Doggedly and determinedly it kept its own course; and, utterly regardless of big-wig or diplomatic fogie, it formed an offensive and defensive alliance with the Sun and the Pole Star (two equally obstinate and big-wig disrespectful bodies), and struck out for itself an independent line.

Beyond the Mississippi there lay a vast region, a region where now millions (soon to be tens of millions) draw from prairie and river flat the long-sleeping richness of the soil. Then it was a great wilderness, over which the dusky bison and his wilder master roamed, in that fierce freedom which civilization ends for ever.

To the big-wigs at the Council Board this region was a myth—a land so far beyond the confines of diplomatic geography that its very existence was questioned. Not so to the shrewd solicitor, admiral, auctioneer, general conveyancer, and Jack-of-all-trades in one, who guided the foreign policy of the United States.

Unencumbered by the trappings of diplomatic tradition, he saw, vaguely perhaps, but still with prescient knowledge, the empire which it was possible to build in that western wild; and as every shifting scene in the outside world’s politics called up some new occasion for boundary rearrangement, or treaty rectification, he grasped eagerly at a fresh foothold, an additional scrap of territory, in that land which was to him an unborn empire, to us a half-begotten wilderness. Louisiana, purchased from Napoleon for a trifle, became in his hands a region larger than European Russia, and the vast water-shed of the Missouri passed into the Empire of the United States.

Cut off from the Mississippi, isolated from the Missouri, the unlucky boundary traversed an arid waste until it terminated at the Rocky Mountains.

Long before a citizen of the United States had crossed the Missouri, Canadian explorers had reached the Rocky Mountains and penetrated through their fastnesses to the Pacific; and British and Canadian fur traders had grown old in their forts across the Continent before Lewis and Clark, the pioneers of American exploration, had passed the Missouri. Discovered by a British sailor, explored by British subjects, it might well have been supposed that the great region along the Pacific slope, known to us as Oregon, belonged indisputably to England; but at some new treaty “rectification,” the old story was once more repeated, and the unlucky 49th parallel again selected to carry across the Mountains to the Pacific Ocean, the same record of British bungling and American astuteness which the Atlantic had witnessed sixty years earlier on the rugged estuary of the St. Croix.
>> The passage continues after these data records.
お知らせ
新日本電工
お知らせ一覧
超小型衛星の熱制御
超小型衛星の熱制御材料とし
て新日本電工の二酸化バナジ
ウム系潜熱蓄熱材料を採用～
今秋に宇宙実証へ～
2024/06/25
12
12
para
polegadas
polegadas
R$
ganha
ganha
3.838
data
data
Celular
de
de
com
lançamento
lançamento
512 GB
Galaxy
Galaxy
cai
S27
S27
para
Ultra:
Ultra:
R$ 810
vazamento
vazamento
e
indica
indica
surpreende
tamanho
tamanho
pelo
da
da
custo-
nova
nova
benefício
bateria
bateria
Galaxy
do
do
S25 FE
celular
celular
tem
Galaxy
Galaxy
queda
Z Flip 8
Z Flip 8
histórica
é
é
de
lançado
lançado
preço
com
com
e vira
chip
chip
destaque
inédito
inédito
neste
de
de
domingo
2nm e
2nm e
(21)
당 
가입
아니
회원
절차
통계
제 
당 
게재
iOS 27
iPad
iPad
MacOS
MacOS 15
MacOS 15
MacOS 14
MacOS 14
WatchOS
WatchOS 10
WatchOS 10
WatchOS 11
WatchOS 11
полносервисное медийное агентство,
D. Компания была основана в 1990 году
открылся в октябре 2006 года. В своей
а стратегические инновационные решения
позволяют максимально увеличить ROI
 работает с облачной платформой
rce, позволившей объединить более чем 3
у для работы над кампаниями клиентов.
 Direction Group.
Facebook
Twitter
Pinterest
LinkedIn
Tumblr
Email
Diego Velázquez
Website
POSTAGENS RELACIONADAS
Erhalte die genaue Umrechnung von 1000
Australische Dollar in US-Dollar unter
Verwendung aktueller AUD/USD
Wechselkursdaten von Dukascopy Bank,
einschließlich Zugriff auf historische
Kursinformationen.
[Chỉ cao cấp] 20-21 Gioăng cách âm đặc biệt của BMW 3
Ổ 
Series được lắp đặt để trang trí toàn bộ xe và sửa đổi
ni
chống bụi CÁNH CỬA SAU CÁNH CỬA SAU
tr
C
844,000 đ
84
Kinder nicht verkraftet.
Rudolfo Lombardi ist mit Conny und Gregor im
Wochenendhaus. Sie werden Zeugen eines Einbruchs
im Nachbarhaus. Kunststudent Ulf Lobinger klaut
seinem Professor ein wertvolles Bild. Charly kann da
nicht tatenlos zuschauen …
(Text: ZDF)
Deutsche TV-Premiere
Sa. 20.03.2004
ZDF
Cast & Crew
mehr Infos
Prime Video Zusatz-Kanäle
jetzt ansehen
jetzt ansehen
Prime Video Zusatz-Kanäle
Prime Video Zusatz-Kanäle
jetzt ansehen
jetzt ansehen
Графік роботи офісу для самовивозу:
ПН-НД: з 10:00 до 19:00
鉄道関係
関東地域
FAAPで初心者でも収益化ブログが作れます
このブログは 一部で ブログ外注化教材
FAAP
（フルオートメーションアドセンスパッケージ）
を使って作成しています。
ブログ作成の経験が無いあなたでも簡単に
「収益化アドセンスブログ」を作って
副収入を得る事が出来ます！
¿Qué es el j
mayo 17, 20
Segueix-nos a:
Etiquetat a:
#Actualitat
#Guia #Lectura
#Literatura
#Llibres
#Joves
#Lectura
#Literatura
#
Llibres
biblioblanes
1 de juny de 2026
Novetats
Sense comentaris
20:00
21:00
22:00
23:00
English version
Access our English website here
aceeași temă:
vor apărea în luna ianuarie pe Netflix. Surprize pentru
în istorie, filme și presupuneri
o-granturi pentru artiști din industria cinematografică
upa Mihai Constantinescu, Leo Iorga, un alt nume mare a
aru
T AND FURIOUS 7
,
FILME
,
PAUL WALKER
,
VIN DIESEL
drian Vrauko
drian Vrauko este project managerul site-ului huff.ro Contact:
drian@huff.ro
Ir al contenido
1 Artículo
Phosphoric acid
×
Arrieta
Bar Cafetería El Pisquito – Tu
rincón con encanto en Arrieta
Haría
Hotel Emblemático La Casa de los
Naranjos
For the present our business lies only with that portion of British territory east of the Rocky Mountains, and between them, the Bay of Hudson and the Arctic Ocean.

From the base of the great range of the Rocky Mountains, the Continent of British America slopes towards North and East, until, unbroken by one mountain summit, but in a profound and lasting desolation, it dips its shaggy arms and ice-bound capes into a sea as drear and desolate.

Two great rivers, following of necessity this depression, shed their waters into the Bay of Hudson. One is the Saskatchewan, of which we have already spoken; the other, that river known by various names—“English,” because the English traders first entered the country by it; “Beaver,” from the numbers of that animal trapped along it in olden time; “Churchill,” because a fort of that name stands at its estuary; and “Missinipi,” or “much water,” by the wild races who dwell upon it. The first river has a total length of 1700 miles; the last runs its course through worthless forest and primeval rock for 1200 miles.